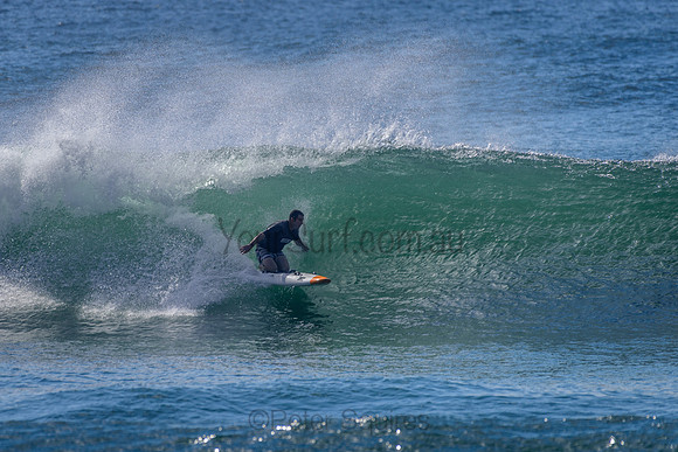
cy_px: 235
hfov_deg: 3.4
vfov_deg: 2.2
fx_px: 11536
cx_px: 301
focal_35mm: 612
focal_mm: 500
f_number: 5.6
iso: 180
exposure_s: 1/2000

━━━━

PROBLEM DETAILS> Copy exactly the lines above, from the one containing "hfov_deg: 3.4" through the very last line.

RESULT FOR THIS EXERCISE>
hfov_deg: 3.4
vfov_deg: 2.2
fx_px: 11536
cx_px: 301
focal_35mm: 612
focal_mm: 500
f_number: 5.6
iso: 180
exposure_s: 1/2000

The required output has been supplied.